Cloud API calls are reserved for genuinely hard problems -- complex architectural decisions, multi-file refactors over thousands of lines. Everything else stays local.
The standard assumption in most product organizations is that AI capability scales with cloud spend. More intelligence means more API cost. That assumption is breaking down faster than most strategies account for.
A well-configured local workstation running open-weight models now covers the vast majority of daily AI workloads -- research, summarization, code generation, agent loops, multimodal analysis -- at zero marginal cost. The quality gap between local frontier models and cloud APIs, for these everyday tasks, has closed to the point where it rarely matters in practice.
The implications for teams building AI-native products are significant. Every task that stays local is permanently free. The economics compound over time in ways that per-token pricing never can.
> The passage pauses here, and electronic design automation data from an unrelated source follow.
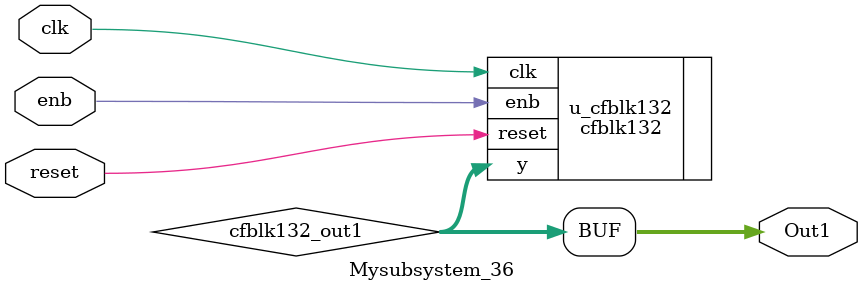
<source format=v>



`timescale 1 ns / 1 ns

module Mysubsystem_36
          (clk,
           reset,
           enb,
           Out1);


  input   clk;
  input   reset;
  input   enb;
  output  [15:0] Out1;  // uint16


  wire [15:0] cfblk132_out1;  // uint16


  cfblk132 u_cfblk132 (.clk(clk),
                       .reset(reset),
                       .enb(enb),
                       .y(cfblk132_out1)  // uint16
                       );

  assign Out1 = cfblk132_out1;

endmodule  // Mysubsystem_36


</source>
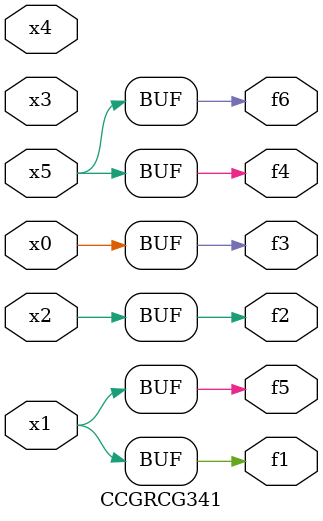
<source format=v>
module CCGRCG341(
	input x0, x1, x2, x3, x4, x5,
	output f1, f2, f3, f4, f5, f6
);
	assign f1 = x1;
	assign f2 = x2;
	assign f3 = x0;
	assign f4 = x5;
	assign f5 = x1;
	assign f6 = x5;
endmodule

</source>
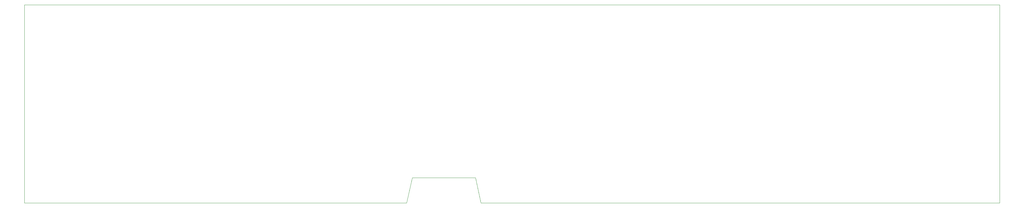
<source format=gbr>
G04 #@! TF.GenerationSoftware,KiCad,Pcbnew,(5.1.2)-2*
G04 #@! TF.CreationDate,2019-11-13T10:18:59+01:00*
G04 #@! TF.ProjectId,StepperClock,53746570-7065-4724-936c-6f636b2e6b69,v1.0*
G04 #@! TF.SameCoordinates,Original*
G04 #@! TF.FileFunction,Profile,NP*
%FSLAX46Y46*%
G04 Gerber Fmt 4.6, Leading zero omitted, Abs format (unit mm)*
G04 Created by KiCad (PCBNEW (5.1.2)-2) date 2019-11-13 10:18:59*
%MOMM*%
%LPD*%
G04 APERTURE LIST*
%ADD10C,0.050000*%
G04 APERTURE END LIST*
D10*
X59435800Y-182820740D02*
X166960800Y-182820740D01*
X168585800Y-175695740D02*
X166960800Y-182820740D01*
X186285800Y-175695740D02*
X187860800Y-182820740D01*
X168585800Y-175695740D02*
X186285800Y-175695740D01*
X59435800Y-182820740D02*
X59445800Y-126940740D01*
X333785800Y-182820740D02*
X187860800Y-182820740D01*
X333785800Y-126940740D02*
X333785800Y-182820740D01*
X59445800Y-126940740D02*
X333785800Y-126940740D01*
M02*

</source>
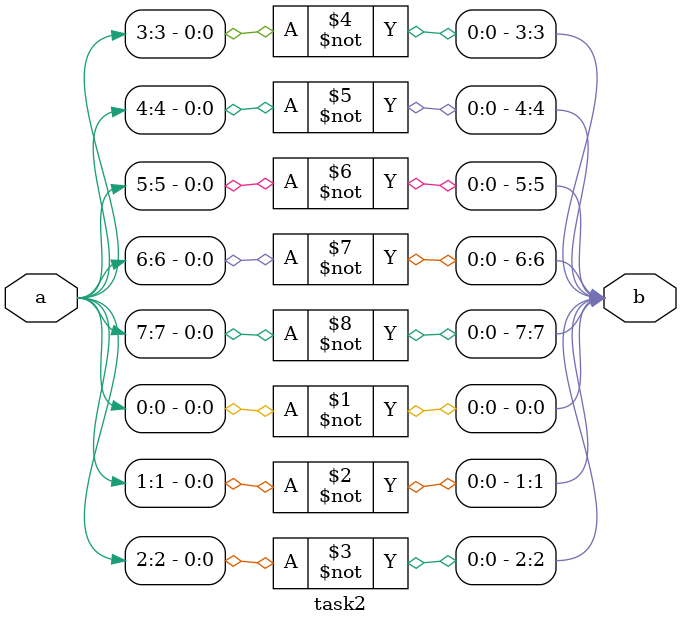
<source format=v>
module task2 (
    //设置八个输入端口
    input [7:0] a,
    output [7:0] b
);
    //设置八个输出端口
    assign b[0] = ~a[0];
    assign b[1] = ~a[1];
    assign b[2] = ~a[2];
    assign b[3] = ~a[3];
    assign b[4] = ~a[4];
    assign b[5] = ~a[5];
    assign b[6] = ~a[6];
    assign b[7] = ~a[7];
    
endmodule
</source>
And the latency of a local inference call -- no network round trip, no rate limit queue -- often makes agentic loops noticeably faster in practice.
This doesn't mean abandon cloud AI. It means stop defaulting to cloud AI for tasks that don't require it.
Most product organizations haven't done this calculation. They know their monthly OpenAI bill. They don't know what percentage of those calls could run locally, free, at comparable quality.
If you're building AI into your product or your team's workflow, that calculation is worth doing. The answer might surprise you.
What percentage of your team's daily AI usage genuinely requires cloud-tier intelligence? I'd be curious where that number lands for others.
This article is part of my ongoing series on Product Management in the Agentic Era -- exploring how AI is reshaping the PM role, product development, and team structure in ways most organizations are only beginning to reckon with.